Function¶
Transfer array¶
OrchesPy provides a function to transfer an ndarray to a specified device in a portable way.
Example 1:
>>> import orchespy
>>> import orchespy.devicetype
>>> import nlcpy
>>> import cupy
>>> x = nlcpy.asarray([1, 2, 3])
>>> y = orchespy.transfer_array(x, orchespy.devicetype.CUDAGPU())
>>> y
array([1, 2, 3])
>>> isinstance(y, cupy.ndarray)
True
An NLCPy ndarray x
is transferred to GPU as a CuPy ndarray
Example 2:
>>> import orchespy
>>> import orchespy.devicetype
>>> import numpy
>>>
>>> dev = orchespy.devicetype.VE
>>> @orchespy.device(dev, numpy_module_arg='xp')

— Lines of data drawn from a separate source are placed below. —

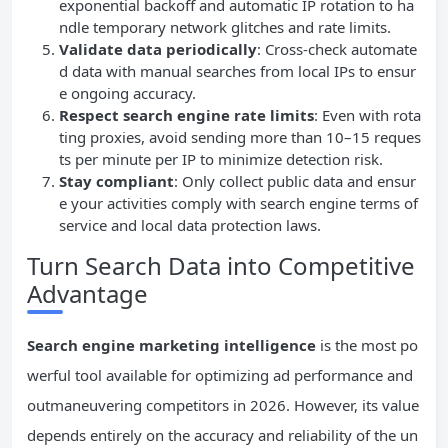
exponential backoff and automatic IP rotation to ha
ndle temporary network glitches and rate limits.
Validate data periodically
: Cross-check automate
d data with manual searches from local IPs to ensur
e ongoing accuracy.
Respect search engine rate limits
: Even with rota
ting proxies, avoid sending more than 10–15 reques
ts per minute per IP to minimize detection risk.
Stay compliant
: Only collect public data and ensur
e your activities comply with search engine terms of
service and local data protection laws.
Turn Search Data into Competitive
Advantage
Search engine marketing intelligence
is the most po
werful tool available for optimizing ad performance and
outmaneuvering competitors in 2026. However, its value
depends entirely on the accuracy and reliability of the un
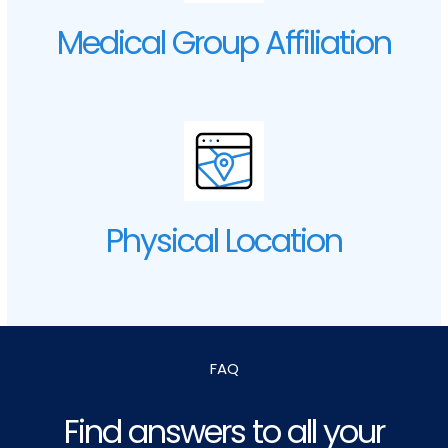
Medical Group Affiliation
Physical Location
FAQ
Find answers to all your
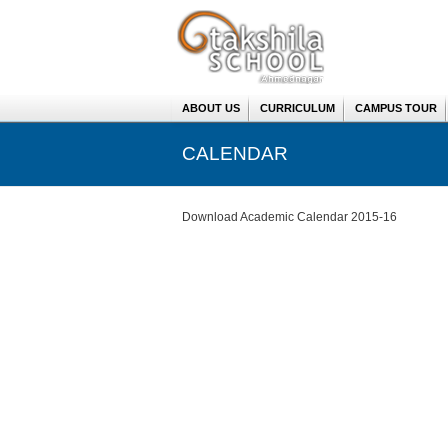
ABOUT US
CURRICULUM
CAMPUS TOUR
CALENDAR
You are here
Download Academic Calendar 2015-16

... def create_on_dev(xp):
... return xp.arange(1, 6)
>>>
>>> x = create_on_dev()
>>> print(type(x))
<class 'nlcpy.core.core.ndarray'>
>>>
>>> y = numpy.arange(6, 11)
>>> y_dev = orchespy.transfer_array(y, dev)
>>>
>>> print(x + y_dev)
[ 7 9 11 13 15]
An NumPy ndarray y
is transferred to VE as a NLCPy ndarray.
You can switch the data transfer to GPU
just by changing dev
to “orchespy.devicetype.CUDAGPU”.
Example 3:
>>> import orchespy
>>> from orchespy.devicetype import VE
>>> import numpy as np
>>> x1 = np.arange(9.0).reshape((3, 3))
>>> x2 = orchespy.transfer_array(x1, VE(1))
>>> type(x2)
<class 'nlcpy.core.core.ndarray'>
>>> x2.venode.id
1
If you have multiple identical devices, you can specify any device.
Transfer array content¶
You can transfer an array-like to a specified array-like.
Example:
>>> import orchespy
>>> import numpy
>>> import cupy
>>> x = numpy.asarray([1, 2, 3])
>>> y = cupy.asarray([-1, -1, -1])
>>> orchespy.transfer_array_content(y, x)
>>> y
array([1, 2, 3])
>>> isinstance(y, cupy.ndarray)
True
An NumPy ndarray x
is transferred to GPU as a CuPy ndarray.
When the transfer destination is VE, it is transferred as NLCPy ndarray.
It also enables transfer from VE to GPU and transfer from GPU to VE.